# PROBLEM REQUIREMENTS:
Give back exactly the lines of the material below that start at the line containing "Please confirm that, to" and end at the line containing "Energy Outlook and", and no others.

# DATA FOR REVIEW:
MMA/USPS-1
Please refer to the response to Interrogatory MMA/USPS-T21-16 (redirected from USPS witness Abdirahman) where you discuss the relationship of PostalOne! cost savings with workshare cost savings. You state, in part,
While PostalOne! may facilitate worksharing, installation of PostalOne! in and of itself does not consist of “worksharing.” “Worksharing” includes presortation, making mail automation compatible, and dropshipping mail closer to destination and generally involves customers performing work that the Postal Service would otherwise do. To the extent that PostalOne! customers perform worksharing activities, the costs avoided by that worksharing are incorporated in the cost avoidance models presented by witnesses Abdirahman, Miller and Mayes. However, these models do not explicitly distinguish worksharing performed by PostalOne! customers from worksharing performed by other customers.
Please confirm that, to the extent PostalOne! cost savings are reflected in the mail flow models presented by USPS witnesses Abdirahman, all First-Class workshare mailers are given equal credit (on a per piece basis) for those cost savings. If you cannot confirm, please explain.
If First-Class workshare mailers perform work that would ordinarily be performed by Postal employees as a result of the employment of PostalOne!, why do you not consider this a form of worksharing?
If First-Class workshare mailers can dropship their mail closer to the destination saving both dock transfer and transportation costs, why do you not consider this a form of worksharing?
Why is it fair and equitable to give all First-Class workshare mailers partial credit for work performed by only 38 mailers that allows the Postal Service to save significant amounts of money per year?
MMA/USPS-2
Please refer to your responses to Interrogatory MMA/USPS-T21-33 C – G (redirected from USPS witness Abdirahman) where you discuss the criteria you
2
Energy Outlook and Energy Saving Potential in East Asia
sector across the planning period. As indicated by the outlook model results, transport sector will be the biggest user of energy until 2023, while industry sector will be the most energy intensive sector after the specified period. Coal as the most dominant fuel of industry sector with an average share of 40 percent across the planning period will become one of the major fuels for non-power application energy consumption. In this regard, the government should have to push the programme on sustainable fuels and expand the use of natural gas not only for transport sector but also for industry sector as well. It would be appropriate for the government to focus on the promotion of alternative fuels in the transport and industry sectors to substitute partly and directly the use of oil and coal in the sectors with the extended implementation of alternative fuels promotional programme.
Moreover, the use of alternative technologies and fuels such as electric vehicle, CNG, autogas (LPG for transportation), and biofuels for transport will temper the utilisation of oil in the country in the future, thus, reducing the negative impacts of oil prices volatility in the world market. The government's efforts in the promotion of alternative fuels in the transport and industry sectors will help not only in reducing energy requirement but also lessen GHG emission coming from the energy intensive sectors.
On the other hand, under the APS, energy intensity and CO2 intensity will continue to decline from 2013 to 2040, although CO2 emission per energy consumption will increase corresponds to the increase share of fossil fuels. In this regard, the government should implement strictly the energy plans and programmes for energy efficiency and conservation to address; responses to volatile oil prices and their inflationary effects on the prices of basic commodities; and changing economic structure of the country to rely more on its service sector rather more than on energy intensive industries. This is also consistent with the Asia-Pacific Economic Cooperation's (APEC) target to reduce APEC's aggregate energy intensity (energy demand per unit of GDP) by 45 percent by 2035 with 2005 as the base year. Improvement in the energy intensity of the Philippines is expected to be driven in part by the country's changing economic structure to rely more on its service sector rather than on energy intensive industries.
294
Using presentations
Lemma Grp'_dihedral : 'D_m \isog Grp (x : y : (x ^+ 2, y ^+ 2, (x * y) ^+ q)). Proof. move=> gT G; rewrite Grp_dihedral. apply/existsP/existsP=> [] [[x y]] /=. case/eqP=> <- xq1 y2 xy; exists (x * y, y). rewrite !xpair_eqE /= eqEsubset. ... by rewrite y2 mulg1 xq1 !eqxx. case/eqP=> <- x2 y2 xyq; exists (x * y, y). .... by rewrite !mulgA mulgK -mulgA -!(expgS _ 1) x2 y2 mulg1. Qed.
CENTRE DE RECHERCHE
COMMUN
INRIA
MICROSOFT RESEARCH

# WORKED SOLUTION:
Please confirm that, to the extent PostalOne! cost savings are reflected in the mail flow models presented by USPS witnesses Abdirahman, all First-Class workshare mailers are given equal credit (on a per piece basis) for those cost savings. If you cannot confirm, please explain.
If First-Class workshare mailers perform work that would ordinarily be performed by Postal employees as a result of the employment of PostalOne!, why do you not consider this a form of worksharing?
If First-Class workshare mailers can dropship their mail closer to the destination saving both dock transfer and transportation costs, why do you not consider this a form of worksharing?
Why is it fair and equitable to give all First-Class workshare mailers partial credit for work performed by only 38 mailers that allows the Postal Service to save significant amounts of money per year?
MMA/USPS-2
Please refer to your responses to Interrogatory MMA/USPS-T21-33 C – G (redirected from USPS witness Abdirahman) where you discuss the criteria you
2
Energy Outlook and Energy Saving Potential in East Asia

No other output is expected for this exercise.